RECORDS TO USE —
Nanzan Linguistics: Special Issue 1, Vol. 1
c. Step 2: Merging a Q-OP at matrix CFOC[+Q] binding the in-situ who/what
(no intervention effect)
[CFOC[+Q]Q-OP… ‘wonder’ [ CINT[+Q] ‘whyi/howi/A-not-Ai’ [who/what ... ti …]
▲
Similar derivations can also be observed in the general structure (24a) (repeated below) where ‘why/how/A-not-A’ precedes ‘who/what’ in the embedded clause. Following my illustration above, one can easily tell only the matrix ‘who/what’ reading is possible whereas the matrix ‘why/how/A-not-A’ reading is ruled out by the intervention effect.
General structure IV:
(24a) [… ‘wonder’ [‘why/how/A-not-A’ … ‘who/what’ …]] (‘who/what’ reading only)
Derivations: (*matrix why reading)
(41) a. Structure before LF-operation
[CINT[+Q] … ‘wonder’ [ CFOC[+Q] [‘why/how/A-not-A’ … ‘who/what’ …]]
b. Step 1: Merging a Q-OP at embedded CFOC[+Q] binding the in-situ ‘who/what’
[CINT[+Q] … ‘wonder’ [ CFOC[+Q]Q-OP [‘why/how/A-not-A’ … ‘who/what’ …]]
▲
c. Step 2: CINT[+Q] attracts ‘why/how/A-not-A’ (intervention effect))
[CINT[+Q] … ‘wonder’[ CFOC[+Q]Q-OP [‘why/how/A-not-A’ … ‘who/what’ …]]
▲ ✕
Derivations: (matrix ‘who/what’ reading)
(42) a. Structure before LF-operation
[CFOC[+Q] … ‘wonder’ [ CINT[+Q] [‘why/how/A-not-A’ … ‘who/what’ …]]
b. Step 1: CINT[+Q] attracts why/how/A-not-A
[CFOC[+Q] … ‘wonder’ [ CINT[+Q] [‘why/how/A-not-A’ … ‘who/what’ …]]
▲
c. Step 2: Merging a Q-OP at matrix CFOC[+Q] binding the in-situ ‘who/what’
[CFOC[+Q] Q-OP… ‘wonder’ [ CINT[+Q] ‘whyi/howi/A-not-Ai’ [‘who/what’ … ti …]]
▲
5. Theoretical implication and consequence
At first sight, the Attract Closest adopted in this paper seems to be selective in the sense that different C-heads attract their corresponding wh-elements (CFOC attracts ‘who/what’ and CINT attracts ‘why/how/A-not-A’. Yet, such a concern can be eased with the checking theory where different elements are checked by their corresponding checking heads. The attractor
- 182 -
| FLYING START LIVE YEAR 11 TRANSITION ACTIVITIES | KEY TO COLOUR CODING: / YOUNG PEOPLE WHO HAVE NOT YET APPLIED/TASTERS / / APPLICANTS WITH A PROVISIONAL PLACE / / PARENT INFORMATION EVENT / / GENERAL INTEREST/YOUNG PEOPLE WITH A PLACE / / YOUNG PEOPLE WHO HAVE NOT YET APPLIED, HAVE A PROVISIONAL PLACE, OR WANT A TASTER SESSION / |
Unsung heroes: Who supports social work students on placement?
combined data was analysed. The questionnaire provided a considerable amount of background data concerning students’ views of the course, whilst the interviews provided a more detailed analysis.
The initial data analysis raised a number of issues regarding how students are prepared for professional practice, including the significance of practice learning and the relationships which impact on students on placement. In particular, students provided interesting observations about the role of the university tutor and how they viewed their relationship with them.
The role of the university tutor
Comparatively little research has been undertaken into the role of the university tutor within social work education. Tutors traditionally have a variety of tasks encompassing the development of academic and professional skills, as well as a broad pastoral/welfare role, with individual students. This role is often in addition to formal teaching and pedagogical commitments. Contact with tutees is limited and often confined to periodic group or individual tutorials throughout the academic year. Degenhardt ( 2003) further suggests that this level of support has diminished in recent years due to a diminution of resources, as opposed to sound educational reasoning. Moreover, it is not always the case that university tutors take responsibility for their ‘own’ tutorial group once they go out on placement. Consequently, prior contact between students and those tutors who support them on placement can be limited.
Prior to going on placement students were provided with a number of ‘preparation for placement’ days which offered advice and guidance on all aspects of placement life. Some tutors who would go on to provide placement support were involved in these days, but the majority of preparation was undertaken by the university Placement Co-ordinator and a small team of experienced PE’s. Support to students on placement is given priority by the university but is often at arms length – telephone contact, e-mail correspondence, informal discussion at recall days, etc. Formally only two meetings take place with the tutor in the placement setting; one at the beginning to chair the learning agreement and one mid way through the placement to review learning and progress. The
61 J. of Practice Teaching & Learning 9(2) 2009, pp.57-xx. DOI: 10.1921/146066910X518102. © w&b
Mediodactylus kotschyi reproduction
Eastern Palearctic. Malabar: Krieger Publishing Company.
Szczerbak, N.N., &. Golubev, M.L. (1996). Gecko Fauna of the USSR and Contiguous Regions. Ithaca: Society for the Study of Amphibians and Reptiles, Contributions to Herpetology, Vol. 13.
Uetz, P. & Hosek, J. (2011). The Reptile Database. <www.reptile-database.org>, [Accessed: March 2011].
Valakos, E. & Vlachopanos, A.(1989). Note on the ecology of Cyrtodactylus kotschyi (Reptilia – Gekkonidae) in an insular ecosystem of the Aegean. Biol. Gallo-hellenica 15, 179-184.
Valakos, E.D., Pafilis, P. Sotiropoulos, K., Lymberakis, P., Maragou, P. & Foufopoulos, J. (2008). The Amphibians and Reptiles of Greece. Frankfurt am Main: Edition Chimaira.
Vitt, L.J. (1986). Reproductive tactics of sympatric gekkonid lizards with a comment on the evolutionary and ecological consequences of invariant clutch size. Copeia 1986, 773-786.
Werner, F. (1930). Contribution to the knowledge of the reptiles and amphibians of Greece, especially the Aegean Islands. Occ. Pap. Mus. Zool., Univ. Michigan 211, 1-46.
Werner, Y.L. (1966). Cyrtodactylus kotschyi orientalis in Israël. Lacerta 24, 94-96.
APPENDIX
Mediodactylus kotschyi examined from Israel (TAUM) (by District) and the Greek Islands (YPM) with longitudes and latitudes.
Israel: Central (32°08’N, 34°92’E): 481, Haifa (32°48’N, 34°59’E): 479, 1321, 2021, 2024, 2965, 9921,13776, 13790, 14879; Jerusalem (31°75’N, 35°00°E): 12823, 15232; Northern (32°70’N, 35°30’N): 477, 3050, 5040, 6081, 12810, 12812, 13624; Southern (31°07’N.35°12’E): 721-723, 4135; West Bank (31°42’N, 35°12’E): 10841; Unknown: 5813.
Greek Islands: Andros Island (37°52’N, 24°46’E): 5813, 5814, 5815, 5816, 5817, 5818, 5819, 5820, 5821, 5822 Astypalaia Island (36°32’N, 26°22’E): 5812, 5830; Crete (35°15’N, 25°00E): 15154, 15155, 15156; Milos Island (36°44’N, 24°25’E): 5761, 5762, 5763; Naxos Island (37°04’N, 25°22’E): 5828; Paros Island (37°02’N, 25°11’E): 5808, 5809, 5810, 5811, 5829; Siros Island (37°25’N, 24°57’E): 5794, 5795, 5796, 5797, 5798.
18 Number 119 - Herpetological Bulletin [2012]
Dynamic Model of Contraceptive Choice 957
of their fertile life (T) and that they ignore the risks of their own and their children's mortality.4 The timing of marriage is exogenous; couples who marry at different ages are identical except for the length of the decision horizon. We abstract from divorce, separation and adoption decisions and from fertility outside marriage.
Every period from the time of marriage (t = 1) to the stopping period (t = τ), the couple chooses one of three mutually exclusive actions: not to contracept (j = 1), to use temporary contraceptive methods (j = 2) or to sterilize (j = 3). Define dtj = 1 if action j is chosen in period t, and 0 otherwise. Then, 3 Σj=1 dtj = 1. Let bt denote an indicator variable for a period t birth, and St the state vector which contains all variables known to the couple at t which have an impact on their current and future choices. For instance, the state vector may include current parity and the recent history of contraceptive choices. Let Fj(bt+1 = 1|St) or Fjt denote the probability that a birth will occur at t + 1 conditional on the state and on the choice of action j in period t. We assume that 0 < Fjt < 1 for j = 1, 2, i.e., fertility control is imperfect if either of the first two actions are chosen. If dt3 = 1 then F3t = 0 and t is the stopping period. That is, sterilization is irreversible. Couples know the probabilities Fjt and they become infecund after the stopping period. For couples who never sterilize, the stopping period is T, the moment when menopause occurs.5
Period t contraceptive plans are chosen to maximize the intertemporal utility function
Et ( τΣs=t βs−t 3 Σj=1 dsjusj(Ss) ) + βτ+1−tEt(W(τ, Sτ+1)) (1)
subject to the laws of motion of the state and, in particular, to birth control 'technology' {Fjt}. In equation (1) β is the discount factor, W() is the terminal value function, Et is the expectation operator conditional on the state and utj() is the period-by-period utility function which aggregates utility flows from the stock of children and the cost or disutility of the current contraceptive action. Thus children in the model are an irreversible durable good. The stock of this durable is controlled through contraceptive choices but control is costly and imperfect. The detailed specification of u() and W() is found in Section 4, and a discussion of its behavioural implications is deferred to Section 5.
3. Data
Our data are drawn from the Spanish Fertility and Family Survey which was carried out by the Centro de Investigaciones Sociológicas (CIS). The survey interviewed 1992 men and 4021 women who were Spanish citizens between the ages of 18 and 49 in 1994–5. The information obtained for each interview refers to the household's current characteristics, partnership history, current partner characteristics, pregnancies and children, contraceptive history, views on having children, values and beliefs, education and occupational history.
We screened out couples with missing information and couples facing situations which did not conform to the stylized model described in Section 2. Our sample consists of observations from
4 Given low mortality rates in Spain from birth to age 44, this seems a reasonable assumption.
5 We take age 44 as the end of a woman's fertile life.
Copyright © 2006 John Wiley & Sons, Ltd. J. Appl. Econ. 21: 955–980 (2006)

REQUIRED ACTION — In the listing above, start at the line with "[CFOC[+Q] Q-OP… ‘wonder’", go on through the line with "Unsung heroes: Who", and copy each of those lines exactly; leave out all the rest.

EXPECTED OUTPUT —
[CFOC[+Q] Q-OP… ‘wonder’ [ CINT[+Q] ‘whyi/howi/A-not-Ai’ [‘who/what’ … ti …]]
▲
5. Theoretical implication and consequence
At first sight, the Attract Closest adopted in this paper seems to be selective in the sense that different C-heads attract their corresponding wh-elements (CFOC attracts ‘who/what’ and CINT attracts ‘why/how/A-not-A’. Yet, such a concern can be eased with the checking theory where different elements are checked by their corresponding checking heads. The attractor
- 182 -
| FLYING START LIVE YEAR 11 TRANSITION ACTIVITIES | KEY TO COLOUR CODING: / YOUNG PEOPLE WHO HAVE NOT YET APPLIED/TASTERS / / APPLICANTS WITH A PROVISIONAL PLACE / / PARENT INFORMATION EVENT / / GENERAL INTEREST/YOUNG PEOPLE WITH A PLACE / / YOUNG PEOPLE WHO HAVE NOT YET APPLIED, HAVE A PROVISIONAL PLACE, OR WANT A TASTER SESSION / |
Unsung heroes: Who supports social work students on placement?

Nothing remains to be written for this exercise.